What did AISI find in its Claude Mythos evaluation?: AISI found Mythos has no single-task superiority over competitors but can autonomously complete a 32-step attack chain estimated to take a trained human 20 hours. CTF scores were above 85%.Source: UK AI Security Institute (via Results Sense)
What is the UK AI Security Institute and what does it do?: AISI was established after the 2023 Bletchley Park AI Safety Summit to independently evaluate frontier AI models. It has privileged access to unreleased models and publishes results for policymakers.Source: UK Department for Science, Innovation and Technology
Why did the US Treasury hold an emergency meeting about AI in April 2026?: The Bessent-Powell meeting on 8 April was convened over AI cybersecurity risks federal agencies could not verify. AISI's 15 April evaluation confirmed the concern: Mythos can sustain 20 hours of autonomous attack work.Source: UK AI Security Institute
Is Claude Mythos better than GPT-5.4 at hacking?: Not on single tasks — AISI found GPT-5.4 within 5 to 10 percentage points of Mythos on isolated CTF benchmarks. The Mythos advantage is in chained autonomous operations across 32+ steps.Source: UK AI Security Institute
What did AISI find when it tested GPT-5.5?: AISI's Frontier AI Trends Report (1 May 2026) found GPT-5.5 scored 71.4% on the expert cyber suite and completed the 32-step 'The Last Ones' autonomous attack benchmark end-to-end in 2 of 10 attempts — matching Claude Mythos's April 2026 result.Source: AISI Frontier AI Trends Report
Why was the UK AI Safety Institute renamed the AI Security Institute?: The rebrand from 'AI Safety Institute' to 'AI Security Institute' (retaining AISI) reflects a shift in mission emphasis from broad safety evaluation toward active cybersecurity risk assessment, following a series of frontier-model evaluations focused on autonomous attack capabilities.Source: DSIT
How fast is AI cybersecurity capability improving?: AISI's Frontier AI Trends Report concluded frontier cyber capability is doubling approximately every four months. Two models — Claude Mythos and GPT-5.5 — cleared the same 32-step autonomous attack benchmark within five days of each other in May 2026.Source: AISI Frontier AI Trends Report
What is the 'The Last Ones' benchmark used by AISI?: The Last Ones (TLO) is AISI's 32-step autonomous attack chain benchmark. A model that clears it end-to-end can sustain an operation AISI estimates would take a trained human around 20 hours, demonstrating durable autonomous execution across a complex multi-step offensive sequence.Source: AISI

Background

The UK AI Security Institute (AISI) published an independent evaluation of Anthropic's Claude Mythos Preview on 15 April 2026, providing the first external confirmation that the model's attack-chaining capability is genuine. On isolated capture-the-flag tasks Mythos scored above 85%, with GPT-5.4, Claude Opus 4.6 and Codex 5.3 all within 5 to 10 percentage points — no single-task superiority claimed. The significant finding was in AISI's 32-step "Last Ones" benchmark: Mythos autonomously completed an operation the Institute estimates would require a trained human roughly 20 hours, confirming durable autonomous execution.

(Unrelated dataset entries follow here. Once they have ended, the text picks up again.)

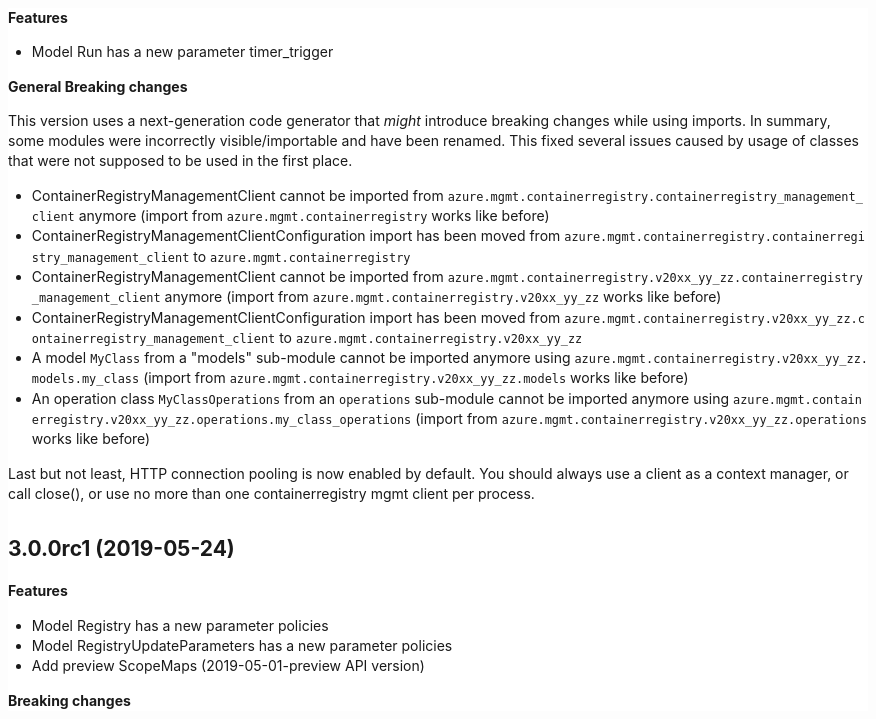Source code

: **Features**

  - Model Run has a new parameter timer_trigger

**General Breaking changes**

This version uses a next-generation code generator that *might*
introduce breaking changes while using imports. In summary, some modules
were incorrectly visible/importable and have been renamed. This fixed
several issues caused by usage of classes that were not supposed to be
used in the first place.

  - ContainerRegistryManagementClient cannot be imported from
    `azure.mgmt.containerregistry.containerregistry_management_client`
    anymore (import from `azure.mgmt.containerregistry` works like
    before)
  - ContainerRegistryManagementClientConfiguration import has been moved
    from
    `azure.mgmt.containerregistry.containerregistry_management_client`
    to `azure.mgmt.containerregistry`
  - ContainerRegistryManagementClient cannot be imported from
    `azure.mgmt.containerregistry.v20xx_yy_zz.containerregistry_management_client`
    anymore (import from `azure.mgmt.containerregistry.v20xx_yy_zz`
    works like before)
  - ContainerRegistryManagementClientConfiguration import has been moved
    from
    `azure.mgmt.containerregistry.v20xx_yy_zz.containerregistry_management_client`
    to `azure.mgmt.containerregistry.v20xx_yy_zz`
  - A model `MyClass` from a "models" sub-module cannot be imported
    anymore using
    `azure.mgmt.containerregistry.v20xx_yy_zz.models.my_class`
    (import from `azure.mgmt.containerregistry.v20xx_yy_zz.models`
    works like before)
  - An operation class `MyClassOperations` from an `operations`
    sub-module cannot be imported anymore using
    `azure.mgmt.containerregistry.v20xx_yy_zz.operations.my_class_operations`
    (import from
    `azure.mgmt.containerregistry.v20xx_yy_zz.operations` works like
    before)

Last but not least, HTTP connection pooling is now enabled by default.
You should always use a client as a context manager, or call close(), or
use no more than one containerregistry mgmt client per process.

## 3.0.0rc1 (2019-05-24)

**Features**

  - Model Registry has a new parameter policies
  - Model RegistryUpdateParameters has a new parameter policies
  - Add preview ScopeMaps (2019-05-01-preview API version)

**Breaking changes**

AISI was established in November 2023 after the first international AI Safety Summit at Bletchley Park, under the UK Department for Science, Innovation and Technology. Its mandate is to evaluate frontier models for safety risks before or after deployment, with privileged access to unreleased systems. The April 2026 Mythos evaluation tested a model Anthropic had withheld from public release, demonstrating that access. The Institute works alongside the National Cyber Security Centre and international counterparts including the US AI Safety Institute.

For this beat, the AISI finding closes a loop opened by the Bessent-Powell emergency meeting of 8 April, which Treasury and the Federal Reserve convened over AI cybersecurity risks they could not themselves verify. The 20-hour autonomous-operation benchmark is the first independent confirmation that the convening was warranted on substance. The UK has a standing independent evaluator publishing results; the US has ad hoc emergency convening with no public follow-up document.

AISI's Frontier AI Trends Report, published 1 May 2026, confirmed that GPT-5.5 cleared the same 32-step autonomous attack chain benchmark ('The Last Ones') that Claude Mythos passed in April — making it the second frontier model to do so in under five days. GPT-5.5 scored 71.4% on the expert cyber suite and completed the TLO benchmark end-to-end in 2 of 10 attempts. The Report's headline finding: frontier cyber capability is doubling roughly every four months. AISI has since rebranded operationally to the AI Security Institute (retaining AISI as its abbreviation), reflecting a shift in emphasis from safety evaluation to active security risk assessment. The Institute's track record of independent evaluations — Mythos in April, GPT-5.5 in May — makes it the primary source for the accelerating-capability thesis at the centre of the ai-jobs-power-money briefing.